» **Work request**
Turn every line of text in the data below into a Markdown table with two columns, Row and Line, where Row numbers each line. Skip blank lines and leave the pictures out of the table.
(Materials provided Opens)
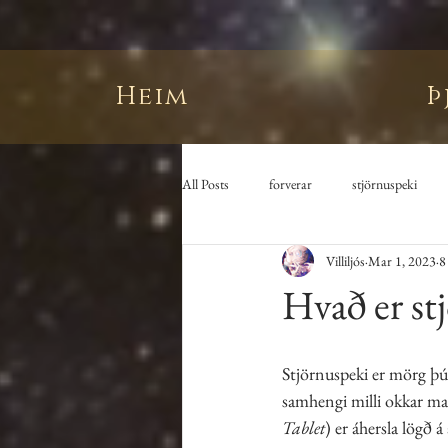
Heim
Þ
All Posts
forverar
stjörnuspeki
Villiljós
Mar 1, 2023
8
Hvað er st
Stjörnuspeki er mörg þú
samhengi milli okkar ma
Tablet
) er áhersla lögð 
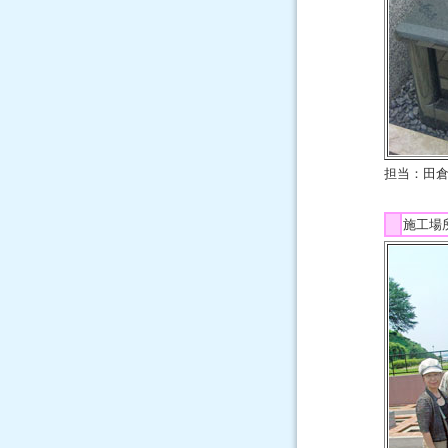
担当：田
施工場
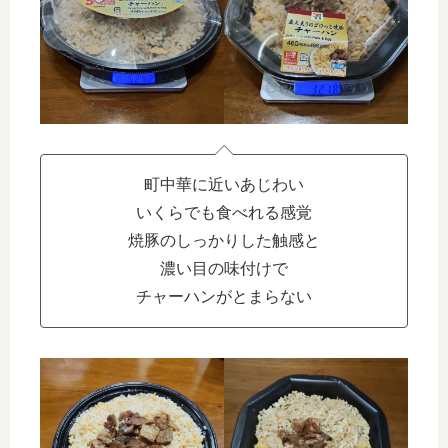
町中華に近いあじわい
いくらでも食べれる感覚
焼豚のしっかりした触感と
濃い目の味付けで
チャーハンがとまらない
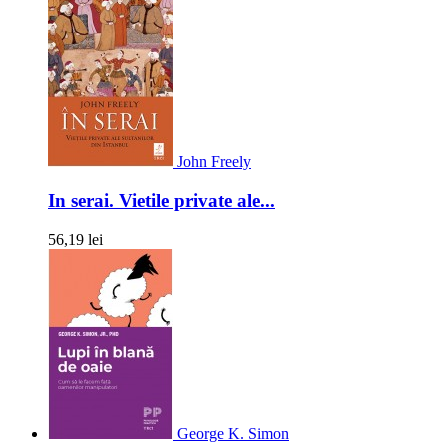
John Freely
In serai. Vietile private ale...
56,19 lei
George K. Simon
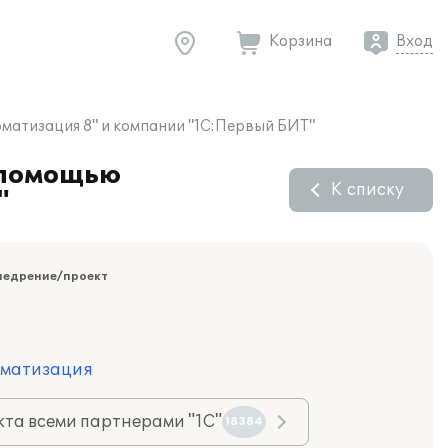
Корзина
Вход
матизация 8" и компании "1С:Первый БИТ"
 помощью
К списку
"
недрение/проект
оматизация
та всеми партнерами "1С"
18384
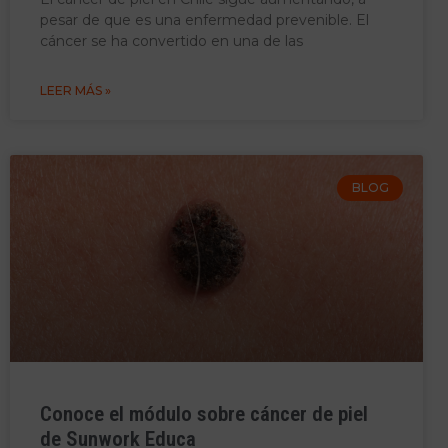
pesar de que es una enfermedad prevenible. El
cáncer se ha convertido en una de las
LEER MÁS »
BLOG
Conoce el módulo sobre cáncer de piel
de Sunwork Educa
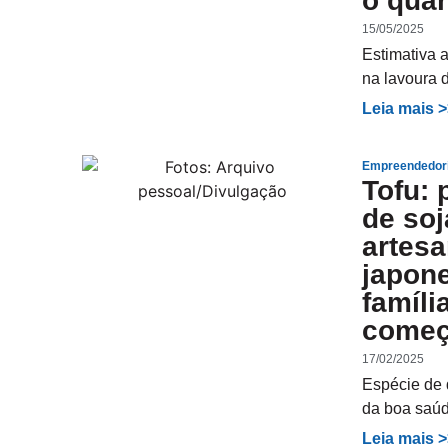
o quar
15/05/2025
Estimativa 
na lavoura 
Leia mais 
Empreendedor
Tofu: 
de soj
artesa
japon
famíli
começ
17/02/2025
Espécie de q
da boa saúd
Leia mais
(Materials provided Closes)
» **Solution**
| Row | Line |
|---|---|
| 1 | Heim |
| 2 | Þ |
| 3 | All Posts |
| 4 | forverar |
| 5 | stjörnuspeki |
| 6 | Villiljós |
| 7 | Mar 1, 2023 |
| 8 | 8 |
| 9 | Hvað er st |
| 10 | Stjörnuspeki er mörg þú |
| 11 | samhengi milli okkar ma |
| 12 | Tablet |
| 13 | ) er áhersla lögð  |
| 14 | 担当：田 |
| 15 | 施工場 |
| 16 | 町中華に近いあじわい |
| 17 | いくらでも食べれる感覚 |
| 18 | 焼豚のしっかりした触感と |
| 19 | 濃い目の味付けで |
| 20 | チャーハンがとまらない |
| 21 | John Freely |
| 22 | In serai. Vietile private ale... |
| 23 | 56,19 lei |
| 24 | George K. Simon |
| 25 | Корзина |
| 26 | Вход |
| 27 | матизация 8" и компании "1С:Первый БИТ" |
| 28 |  помощью |
| 29 | К списку |
| 30 | " |
| 31 | недрение/проект |
| 32 | оматизация |
| 33 | та всеми партнерами "1С" |
| 34 | 18384 |
| 35 | pesar de que es una enfermedad prevenible. El |
| 36 | cáncer se ha convertido en una de las |
| 37 | LEER MÁS » |
| 38 | BLOG |
| 39 | Conoce el módulo sobre cáncer de piel |
| 40 | de Sunwork Educa |
| 41 | o quar |
| 42 | 15/05/2025 |
| 43 | Estimativa  |
| 44 | na lavoura  |
| 45 | Leia mais  |
| 46 | Empreendedor |
| 47 | Tofu:  |
| 48 | de soj |
| 49 | artesa |
| 50 | japon |
| 51 | famíli |
| 52 | começ |
| 53 | 17/02/2025 |
| 54 | Espécie de q |
| 55 | da boa saúd |
| 56 | Leia mais |